Sultânü'I-Ulemâ'nın ilk durağı
Nişâbur olmuştur. Nişâbur şehrinde tanınmış mutasavvıf Ferîdüddin Attar ile de
karşılaştılar. Mevlâna burada küçük yaşına rağmen Ferîdüddin Attar'ın ilgisini
çekmiş ve takdirlerini kazanmıştır.
Sultânü'I Ulemâ Nişabur'dan Bağdat'a
ve daha sonra Kûfe yolu ile Kâ'be'ye hareket etti. Hac farîzasını yerine
getirdikten sonra, dönüşte Şam'a uğradı. Şam'dan sonra Malatya, Erzincan,
Sivas, Kayseri, Niğde yolu ile Lârende'ye (Karaman) geldiler. Karaman'da Subaşı
Emir Mûsâ'nın yaptırdıkları medreseye yerleştiler.

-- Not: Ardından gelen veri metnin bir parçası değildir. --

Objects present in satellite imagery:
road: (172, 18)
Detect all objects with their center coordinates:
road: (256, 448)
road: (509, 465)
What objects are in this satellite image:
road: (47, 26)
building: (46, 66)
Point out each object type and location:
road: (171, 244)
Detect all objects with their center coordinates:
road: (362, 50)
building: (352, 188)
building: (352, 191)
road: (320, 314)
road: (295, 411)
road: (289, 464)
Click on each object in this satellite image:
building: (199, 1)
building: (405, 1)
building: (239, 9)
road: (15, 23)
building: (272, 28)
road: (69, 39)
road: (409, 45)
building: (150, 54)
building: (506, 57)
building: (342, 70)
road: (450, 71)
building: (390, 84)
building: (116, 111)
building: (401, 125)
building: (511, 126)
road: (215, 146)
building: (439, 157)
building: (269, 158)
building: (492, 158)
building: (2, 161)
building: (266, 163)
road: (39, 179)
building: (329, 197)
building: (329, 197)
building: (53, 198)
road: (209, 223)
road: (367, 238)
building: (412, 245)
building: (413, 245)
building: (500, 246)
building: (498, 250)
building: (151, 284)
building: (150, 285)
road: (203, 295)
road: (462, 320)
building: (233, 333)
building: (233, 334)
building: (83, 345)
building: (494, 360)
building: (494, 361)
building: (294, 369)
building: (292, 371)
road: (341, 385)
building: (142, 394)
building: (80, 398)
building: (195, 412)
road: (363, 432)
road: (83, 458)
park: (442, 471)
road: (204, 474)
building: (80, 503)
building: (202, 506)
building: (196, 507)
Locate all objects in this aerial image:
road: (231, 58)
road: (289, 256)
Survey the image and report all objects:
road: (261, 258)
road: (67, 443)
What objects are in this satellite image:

1222 yılında Karaman'a gelen
Sultânü'/-Ulemâ ve ailesi burada 7 yıl kaldılar. Mevlâna 1225 yılında
Şerefeddin Lala'nın kızı Gevher Hatun ile Karaman'da evlendi. Bu evlilikten
Mevlâna'nın Sultan Veled ve Alâeddin Çelebi adlı iki oğlu oldu. Yıllar sonra
Gevher Hatun'u kaybeden Mevlâna bir çocuklu dul olan Kerrâ Hatun ile ikinci
evliliğini yaptı. Mevlâna'nın bu evlilikten de Muzaffereddin ve Emir Âlim
Çelebi adlı iki oğlu ile Melike Hatun adlı bir kızı dünyaya geldi.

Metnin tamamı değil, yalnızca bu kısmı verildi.